**Assigned task**
Answer these questions about the text on scavengers in the Turyanchay Reserve.
(a) What is the total population of the area the reserve covers?
(b) In which months did the study take place, and how many dead animals were found?
(c) How long do scavengers take to eat an animal body?

**Exercise passage**
---*---

T. Karimov* and A. Matsyura

Scavengers can provide ecosystem services to people by removal of dead animals that could become sources of disease. From such point of view, it seems appropriate to evaluate these benefits in Azerbaijan in quantitative terms. To this end, in 2013, an extensive monitoring was organized in the Turyanchay Reserve, which covers six regions and neighboring territories (the total population here is 640 thousand people). A high level of animal mortality in the Turyanchay Reserve is supported by the concentration of 24 species of wild mammals and 700 thousand domestic animals in the surrounding environment. The difficult terrain area is another factor leading to the death of animals. Animals grazing on hillsides often break down and die. The bodies of domestic and wild animals killed by wolves also often remain lying on this territory. In addition, vehicles traveling along the Agdash-Gabala highway cause the death of many domestic and wild animals. During the two months of the study (from June to July), 62 dead animals were found. Ten kinds of diseases were identified in 38 undecomposed bodies of these animals. Scavengers eat animal bodies in one-three days (without bones), preventing them from becoming a source of infection. The role of necrophages in minimizing of epizootic cases and improving sanitary conditions is important for ecosystems, because the blood of most animals is a carrier of diseases and most of the parasites present in it are common to both humans and animals. Scavengers can be used by veterinary organizations as indicators to simplify the identification of animal bodies and the subsequent disposal of their remains.

---*---

**Given records**

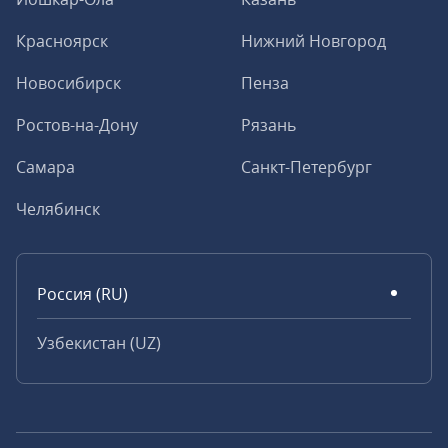
Красноярск
Нижний Новгород
Новосибирск
Пенза
Ростов-на-Дону
Рязань
Самара
Санкт-Петербург
Челябинск
Россия (RU)
Узбекистан (UZ)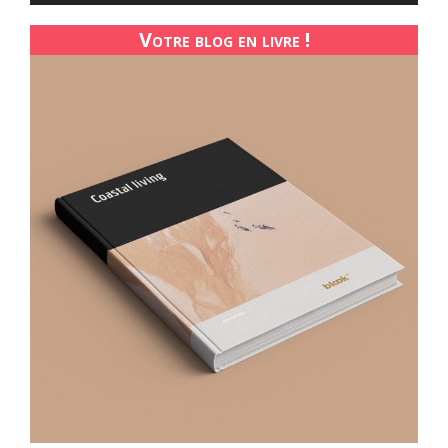
Votre blog en livre !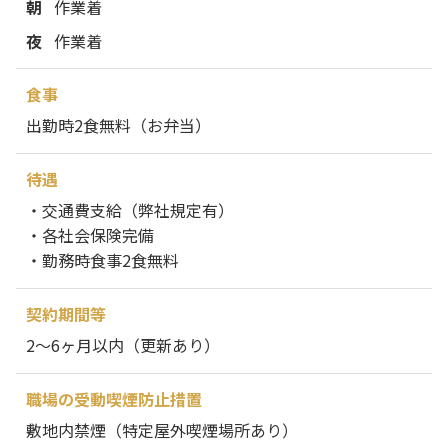
朝
作業着
夜
作業着
食事
出勤時2食無料（お弁当）
待遇
・交通費支給（弊社規定有）
・各社会保険完備
・勤務時食事2食無料
契約期間等
2～6ヶ月以内（更新あり）
職場の受動喫煙防止措置
敷地内禁煙（特定屋外喫煙場所あり）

---*---

**Solution to the problem**
(a) 640 thousand people.
(b) June and July. 62 dead animals were found.
(c) One to three days, leaving the bones.